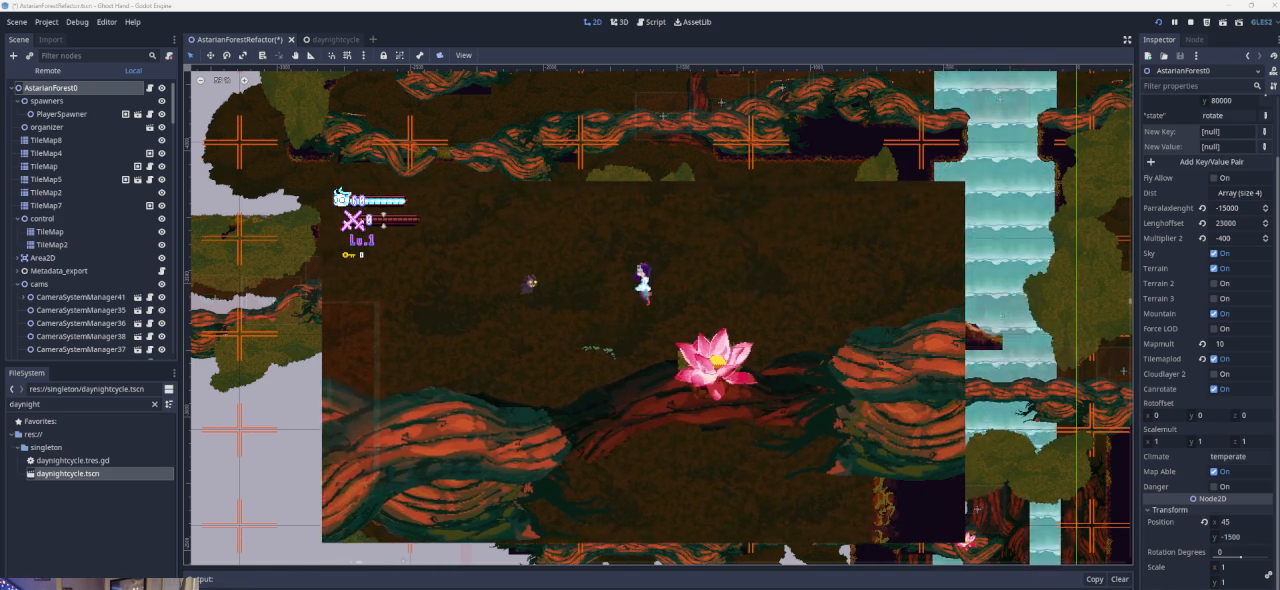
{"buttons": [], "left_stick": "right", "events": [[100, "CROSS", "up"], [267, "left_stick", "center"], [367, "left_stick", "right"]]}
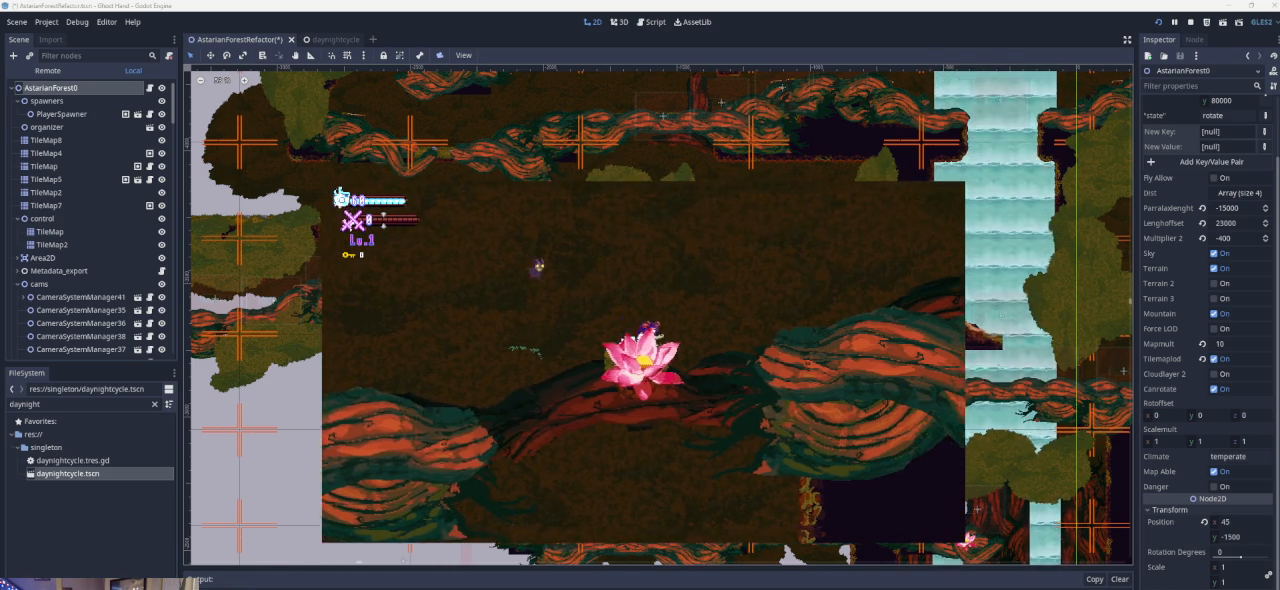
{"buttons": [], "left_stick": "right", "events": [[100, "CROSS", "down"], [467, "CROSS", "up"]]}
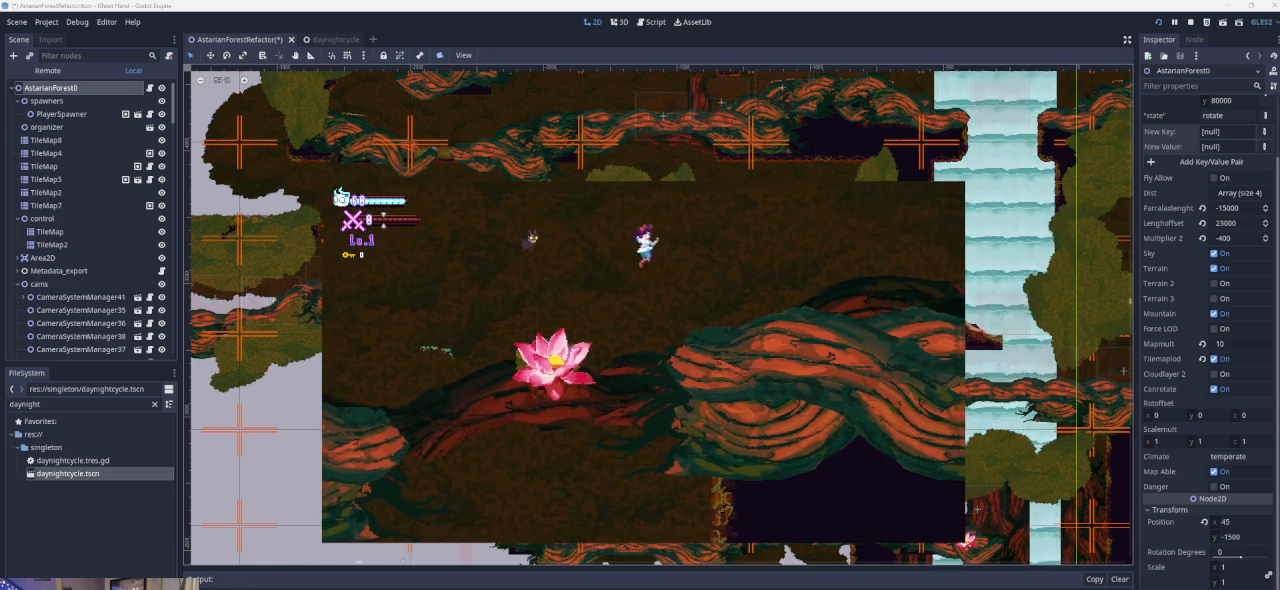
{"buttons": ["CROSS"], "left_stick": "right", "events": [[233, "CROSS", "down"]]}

**Exercise**
In this exercise, set down all of the data exactly, without the pictures.

**Solution to the problem**
{"buttons": [], "left_stick": "right", "events": [[100, "CROSS", "up"], [267, "left_stick", "center"], [367, "left_stick", "right"]]}
{"buttons": [], "left_stick": "right", "events": [[100, "CROSS", "down"], [467, "CROSS", "up"]]}
{"buttons": ["CROSS"], "left_stick": "right", "events": [[233, "CROSS", "down"]]}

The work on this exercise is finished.